- **ABOUT THIS EXERCISE**
Only the lines below from the one containing "Размер: 240*120*76" through the one containing "약을 해지할 수 있습니다." belong in the answer, set down exactly, with the pictures left out.

[Saved entries]
====

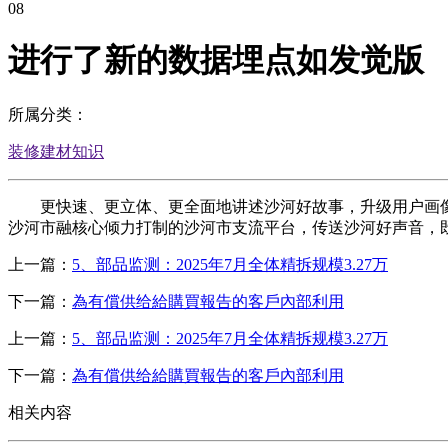
08
进行了新的数据埋点如发觉版
所属分类：
装修建材知识
更快速、更立体、更全面地讲述沙河好故事，升级用户画像功能
沙河市融核心倾力打制的沙河市支流平台，传送沙河好声音，既权势巨子
上一篇：
5、部品监测：2025年7月全体精拆规模3.27万
下一篇：
為有償供给給購買報告的客戶內部利用
上一篇：
5、部品监测：2025年7月全体精拆规模3.27万
下一篇：
為有償供给給購買報告的客戶內部利用
相关内容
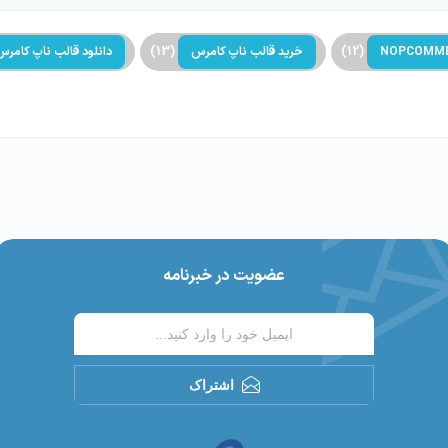
NOPCOMM
(12)
خرید قالب ناپ کامرس
(13)
دانلود قالب ناپ کامرس
عضویت در خبرنامه
اشتراک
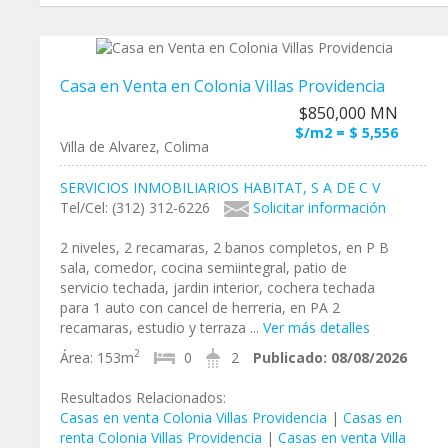
Casa en Venta en Colonia Villas Providencia
$850,000 MN
$/m2 = $ 5,556
Villa de Alvarez, Colima
SERVICIOS INMOBILIARIOS HABITAT, S A DE C V
Tel/Cel: (312) 312-6226
Solicitar información
2 niveles, 2 recamaras, 2 banos completos, en P B
sala, comedor, cocina semiintegral, patio de
servicio techada, jardin interior, cochera techada
para 1 auto con cancel de herreria, en PA 2
recamaras, estudio y terraza ...
Ver más detalles
2
Área:
153m
0
2
Publicado:
08/08/2026
Resultados Relacionados:
Casas en venta Colonia Villas Providencia
|
Casas en
renta Colonia Villas Providencia
|
Casas en venta Villa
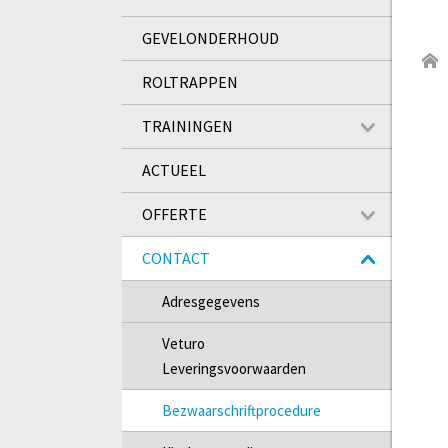
GEVELONDERHOUD
ROLTRAPPEN
TRAININGEN
ACTUEEL
OFFERTE
CONTACT
Adresgegevens
Veturo
Leveringsvoorwaarden
Bezwaarschriftprocedure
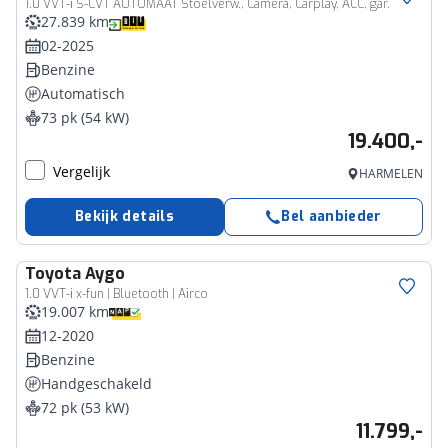
1.0 VVT-i S-CVT AUTOMAAT Stoelverw., Camera, Carplay, ACC, gar.
27.839 km
02-2025
Benzine
Automatisch
73 pk (54 kW)
19.400,-
Vergelijk
HARMELEN
Bekijk details
Bel aanbieder
Toyota
Aygo
1.0 VVT-i x-fun | Bluetooth | Airco
19.007 km
12-2020
Benzine
Handgeschakeld
72 pk (53 kW)
11.799,-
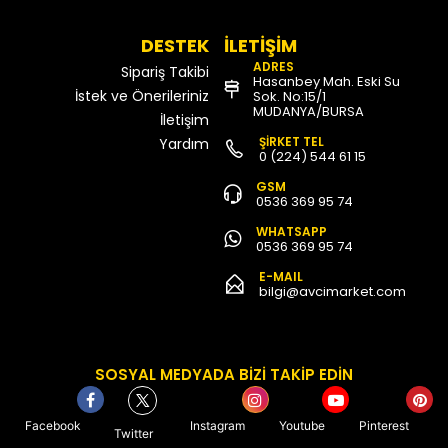
DESTEK
İLETİŞİM
ADRES
Sipariş Takibi
Hasanbey Mah. Eski Su
İstek ve Önerileriniz
Sok. No:15/1
MUDANYA/BURSA
İletişim
ŞİRKET TEL
Yardım
0 (224) 544 61 15
GSM
0536 369 95 74
WHATSAPP
0536 369 95 74
E-MAIL
bilgi@avcimarket.com
SOSYAL MEDYADA BİZİ TAKİP EDİN
Facebook
Instagram
Youtube
Pinterest
Twitter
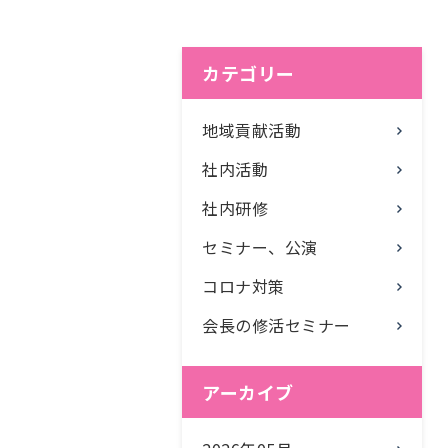
カテゴリー
地域貢献活動
社内活動
社内研修
セミナー、公演
コロナ対策
会長の修活セミナー
アーカイブ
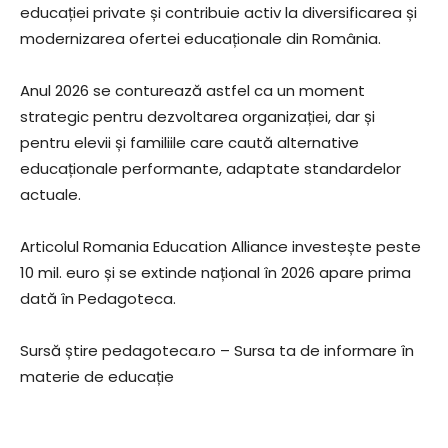
educației private și contribuie activ la diversificarea și
modernizarea ofertei educaționale din România.
Anul 2026 se conturează astfel ca un moment
strategic pentru dezvoltarea organizației, dar și
pentru elevii și familiile care caută alternative
educaționale performante, adaptate standardelor
actuale.
Articolul Romania Education Alliance investește peste
10 mil. euro și se extinde național în 2026 apare prima
dată în Pedagoteca.
Sursă știre pedagoteca.ro – Sursa ta de informare în
materie de educație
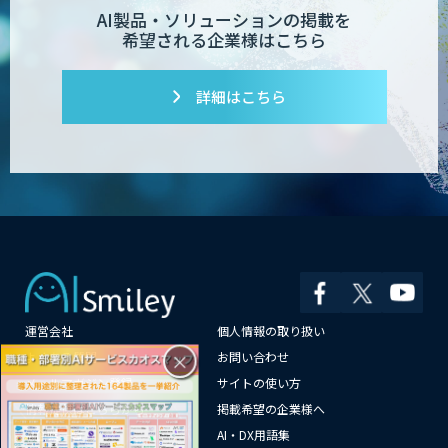
AI製品・ソリューションの掲載を
希望される企業様はこちら
詳細はこちら
運営会社
個人情報の取り扱い
×
よくある質問
お問い合わせ
メールマガジン登録
サイトの使い方
情報提供はこちらから
掲載希望の企業様へ
AI企業一覧
AI・DX用語集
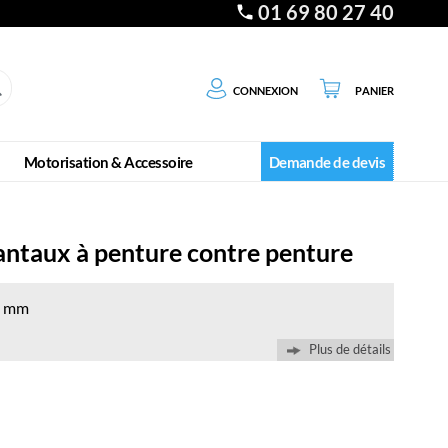
01 69 80 27 40
Connexion
Panier
Motorisation & Accessoire
Demande de devis
antaux à penture contre penture
28 mm
Plus de détails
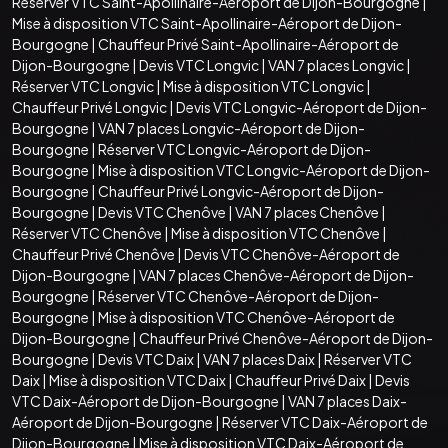
Réserver VTC Saint-Apollinaire-Aéroport de Dijon-Bourgogne
|
Mise à disposition VTC Saint-Apollinaire-Aéroport de Dijon-
Bourgogne
|
Chauffeur Privé Saint-Apollinaire-Aéroport de
Dijon-Bourgogne
|
Devis VTC Longvic
|
VAN 7 places Longvic
|
Réserver VTC Longvic
|
Mise à disposition VTC Longvic
|
Chauffeur Privé Longvic
|
Devis VTC Longvic-Aéroport de Dijon-
Bourgogne
|
VAN 7 places Longvic-Aéroport de Dijon-
Bourgogne
|
Réserver VTC Longvic-Aéroport de Dijon-
Bourgogne
|
Mise à disposition VTC Longvic-Aéroport de Dijon-
Bourgogne
|
Chauffeur Privé Longvic-Aéroport de Dijon-
Bourgogne
|
Devis VTC Chenôve
|
VAN 7 places Chenôve
|
Réserver VTC Chenôve
|
Mise à disposition VTC Chenôve
|
Chauffeur Privé Chenôve
|
Devis VTC Chenôve-Aéroport de
Dijon-Bourgogne
|
VAN 7 places Chenôve-Aéroport de Dijon-
Bourgogne
|
Réserver VTC Chenôve-Aéroport de Dijon-
Bourgogne
|
Mise à disposition VTC Chenôve-Aéroport de
Dijon-Bourgogne
|
Chauffeur Privé Chenôve-Aéroport de Dijon-
Bourgogne
|
Devis VTC Daix
|
VAN 7 places Daix
|
Réserver VTC
Daix
|
Mise à disposition VTC Daix
|
Chauffeur Privé Daix
|
Devis
VTC Daix-Aéroport de Dijon-Bourgogne
|
VAN 7 places Daix-
Aéroport de Dijon-Bourgogne
|
Réserver VTC Daix-Aéroport de
Dijon-Bourgogne
|
Mise à disposition VTC Daix-Aéroport de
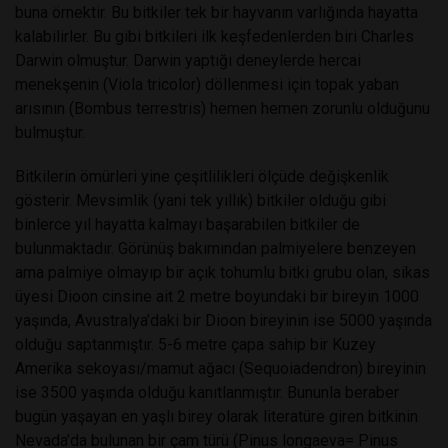
buna örnektir. Bu bitkiler tek bir hayvanın varlığında hayatta
kalabilirler. Bu gibi bitkileri ilk keşfedenlerden biri Charles
Darwin olmuştur. Darwin yaptığı deneylerde hercai
menekşenin (Viola tricolor) döllenmesi için topak yaban
arısının (Bombus terrestris) hemen hemen zorunlu olduğunu
bulmuştur.
Bitkilerin ömürleri yine çeşitlilikleri ölçüde değişkenlik
gösterir. Mevsimlik (yani tek yıllık) bitkiler olduğu gibi
binlerce yıl hayatta kalmayı başarabilen bitkiler de
bulunmaktadır. Görünüş bakımından palmiyelere benzeyen
ama palmiye olmayıp bir açık tohumlu bitki grubu olan, sikas
üyesi Dioon cinsine ait 2 metre boyundaki bir bireyin 1000
yaşında, Avustralya’daki bir Dioon bireyinin ise 5000 yaşında
olduğu saptanmıştır. 5-6 metre çapa sahip bir Kuzey
Amerika sekoyası/mamut ağacı (Sequoiadendron) bireyinin
ise 3500 yaşında olduğu kanıtlanmıştır. Bununla beraber
bugün yaşayan en yaşlı birey olarak literatüre giren bitkinin
Nevada’da bulunan bir çam türü (Pinus longaeva= Pinus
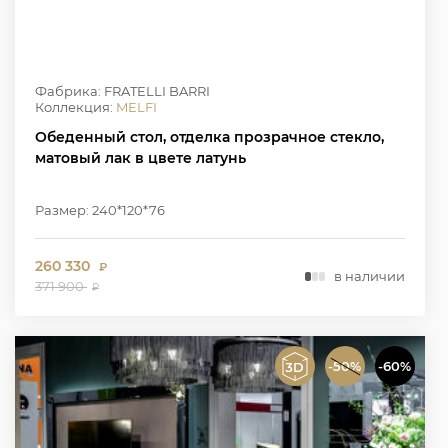
Фабрика: FRATELLI BARRI
Коллекция:
MELFI
Обеденный стол, отделка прозрачное стекло,
матовый лак в цвете латунь
Размер: 240*120*76
260 330
₽
в наличии
371 900
₽
-50%
-60%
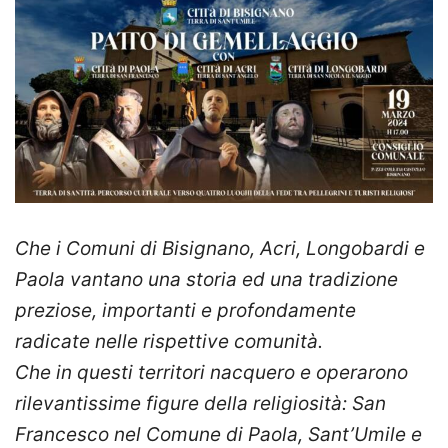
Che i Comuni di Bisignano, Acri, Longobardi e
Paola vantano una storia ed una tradizione
preziose, importanti e profondamente
radicate nelle rispettive comunità.
Che in questi territori nacquero e operarono
rilevantissime figure della religiosità: San
Francesco nel Comune di Paola, Sant’Umile e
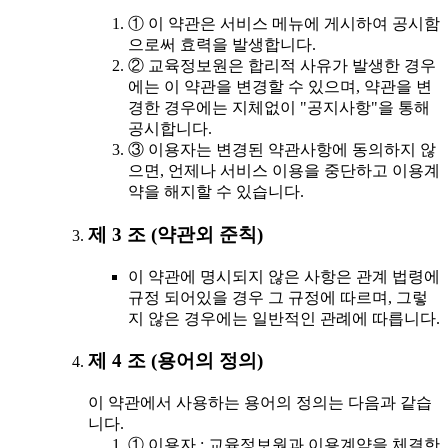
① 이 약관은 서비스 메뉴에 게시하여 공시함
으로써 효력을 발생합니다.
② 교육정보원은 합리적 사유가 발생한 경우
에는 이 약관을 변경할 수 있으며, 약관을 변
경한 경우에는 지체없이 "공지사항"을 통해
공시합니다.
③ 이용자는 변경된 약관사항에 동의하지 않
으면, 언제나 서비스 이용을 중단하고 이용계
약을 해지할 수 있습니다.
제 3 조 (약관외 준칙)
이 약관에 명시되지 않은 사항은 관계 법령에
규정 되어있을 경우 그 규정에 따르며, 그렇
지 않은 경우에는 일반적인 관례에 따릅니다.
제 4 조 (용어의 정의)
이 약관에서 사용하는 용어의 정의는 다음과 같습
니다.
① 이용자 : 교육정보원과 이용계약을 체결한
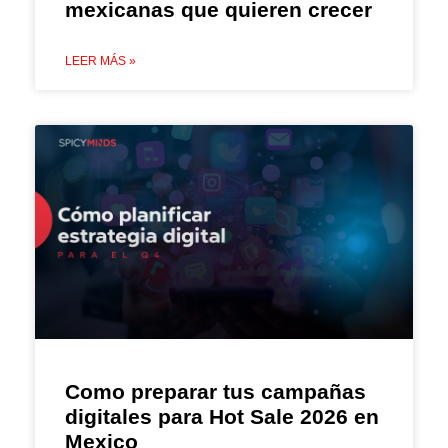
mexicanas que quieren crecer
LEER MÁS »
Como preparar tus campañas
digitales para Hot Sale 2026 en
Mexico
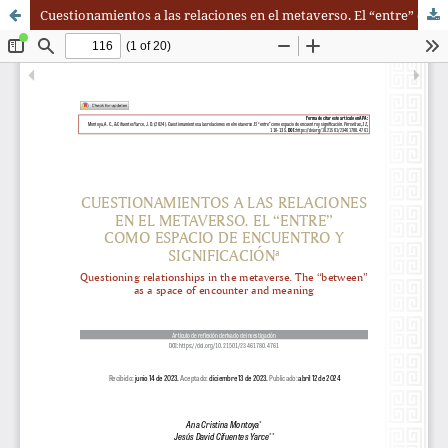
Cuestionamientos a las relaciones en el metaverso. El “entre” como espacio de encuentro y significación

====

- **RESULT OF THIS EXERCISE**
Размер: 240*120*76
260 330
₽
в наличии
371 900
₽
-50%
-60%
Che i Comuni di Bisignano, Acri, Longobardi e
Paola vantano una storia ed una tradizione
preziose, importanti e profondamente
radicate nelle rispettive comunità.
Che in questi territori nacquero e operarono
rilevantissime figure della religiosità: San
Francesco nel Comune di Paola, Sant’Umile e
① 이 약관은 서비스 메뉴에 게시하여 공시함
으로써 효력을 발생합니다.
② 교육정보원은 합리적 사유가 발생한 경우
에는 이 약관을 변경할 수 있으며, 약관을 변
경한 경우에는 지체없이 "공지사항"을 통해
공시합니다.
③ 이용자는 변경된 약관사항에 동의하지 않
으면, 언제나 서비스 이용을 중단하고 이용계
약을 해지할 수 있습니다.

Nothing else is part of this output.